Dataset content:
======

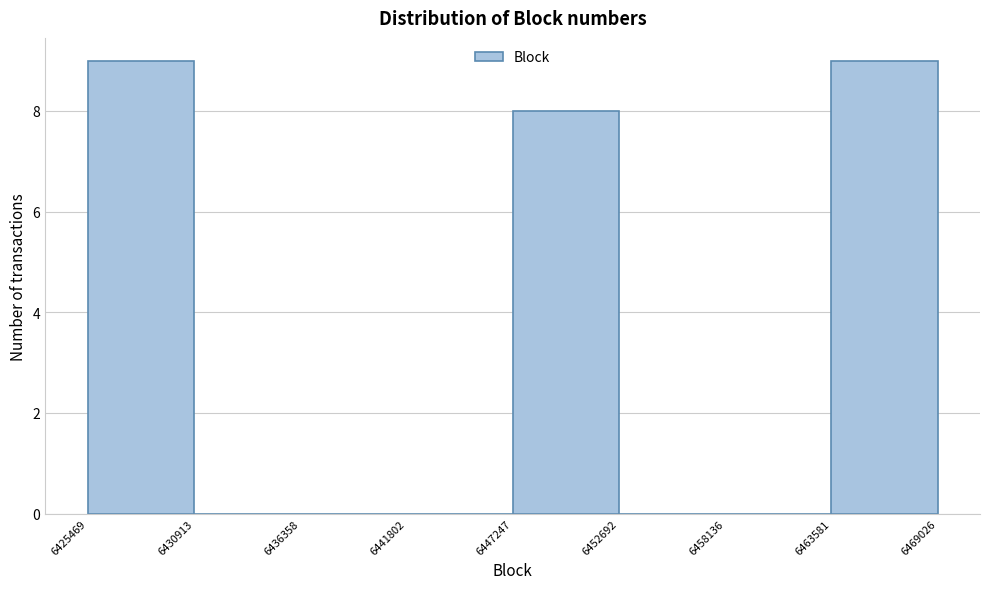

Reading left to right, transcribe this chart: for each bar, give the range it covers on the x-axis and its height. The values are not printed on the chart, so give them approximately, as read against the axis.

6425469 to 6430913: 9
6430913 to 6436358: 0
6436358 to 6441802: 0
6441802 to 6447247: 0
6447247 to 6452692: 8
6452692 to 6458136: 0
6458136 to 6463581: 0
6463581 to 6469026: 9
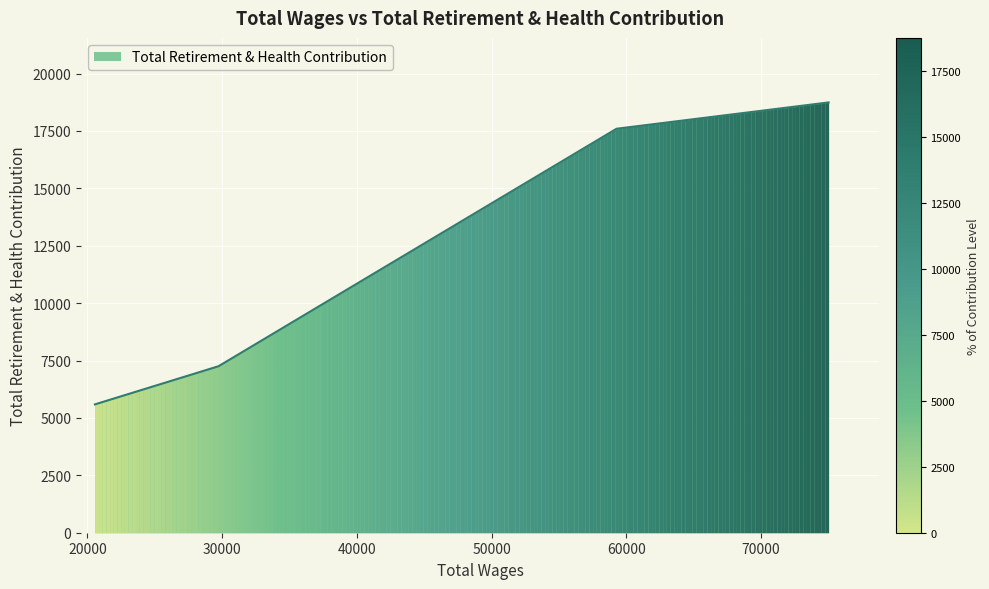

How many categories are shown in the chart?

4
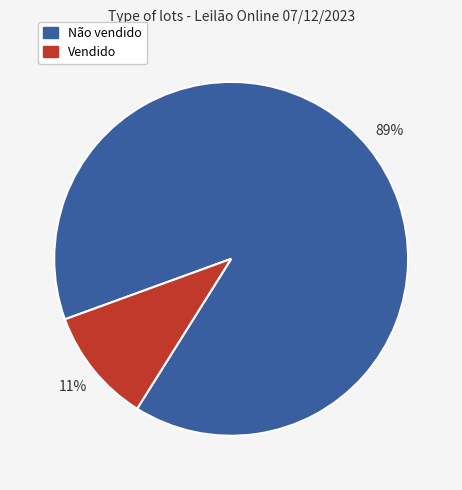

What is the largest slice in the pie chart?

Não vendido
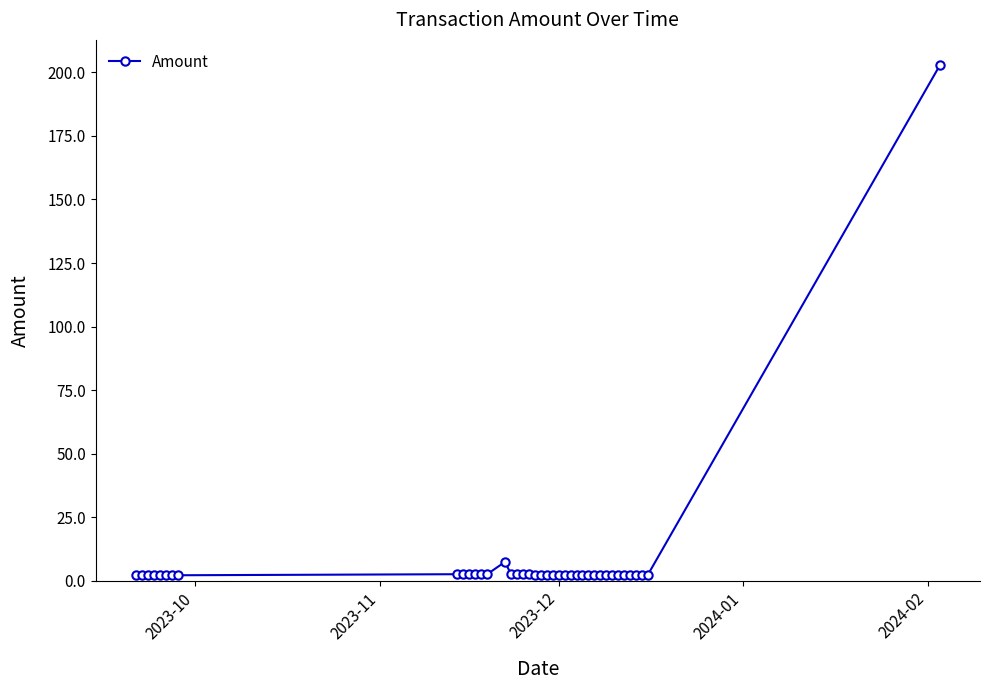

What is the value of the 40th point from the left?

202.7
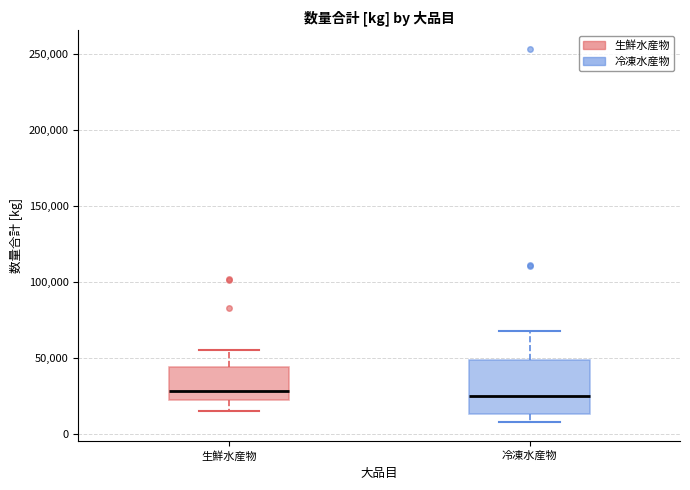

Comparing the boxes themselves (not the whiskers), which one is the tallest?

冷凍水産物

======

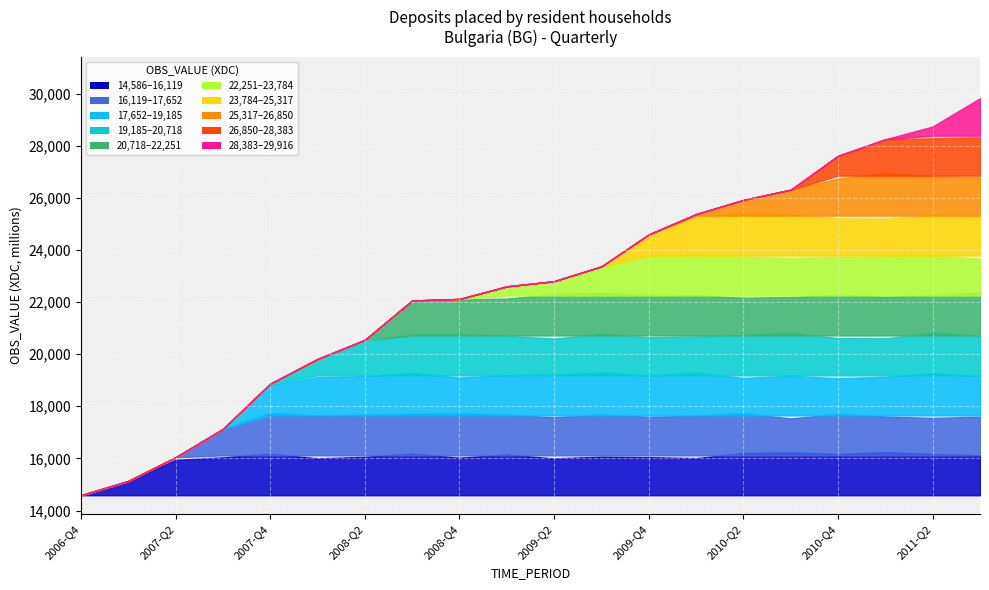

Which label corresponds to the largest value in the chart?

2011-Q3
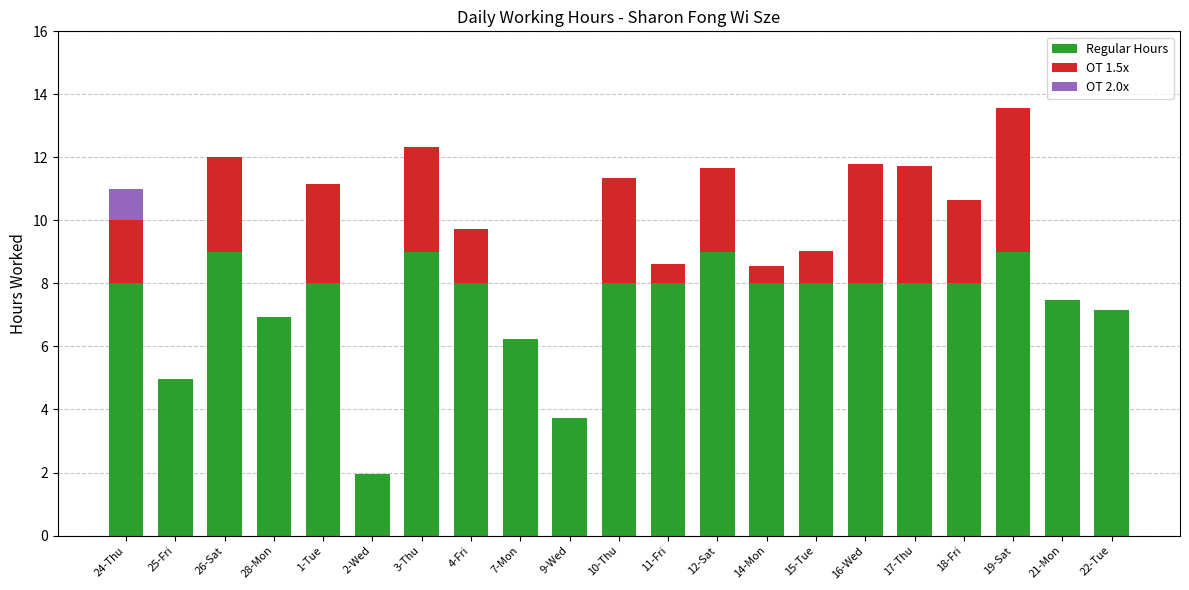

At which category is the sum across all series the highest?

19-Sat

======

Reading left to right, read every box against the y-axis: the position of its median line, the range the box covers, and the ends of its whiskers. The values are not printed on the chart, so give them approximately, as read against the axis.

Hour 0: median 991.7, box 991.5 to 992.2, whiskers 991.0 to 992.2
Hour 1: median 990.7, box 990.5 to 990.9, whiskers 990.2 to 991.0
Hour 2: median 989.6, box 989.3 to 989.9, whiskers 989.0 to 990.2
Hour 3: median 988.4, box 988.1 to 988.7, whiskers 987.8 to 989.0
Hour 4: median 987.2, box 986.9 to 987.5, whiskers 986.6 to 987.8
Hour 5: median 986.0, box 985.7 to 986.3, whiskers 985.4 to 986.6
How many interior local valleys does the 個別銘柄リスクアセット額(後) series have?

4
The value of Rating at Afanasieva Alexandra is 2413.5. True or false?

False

======

Task description: Reproduce the lines word for word, starting with the line that contains "What is the value" and going on through the line that contains "Comparing the boxes". Omit the pictures.

Solution for this task:
What is the value of the 40th point from the left?

202.7

Comparing the boxes themselves (not the whiskers), which one is the tallest?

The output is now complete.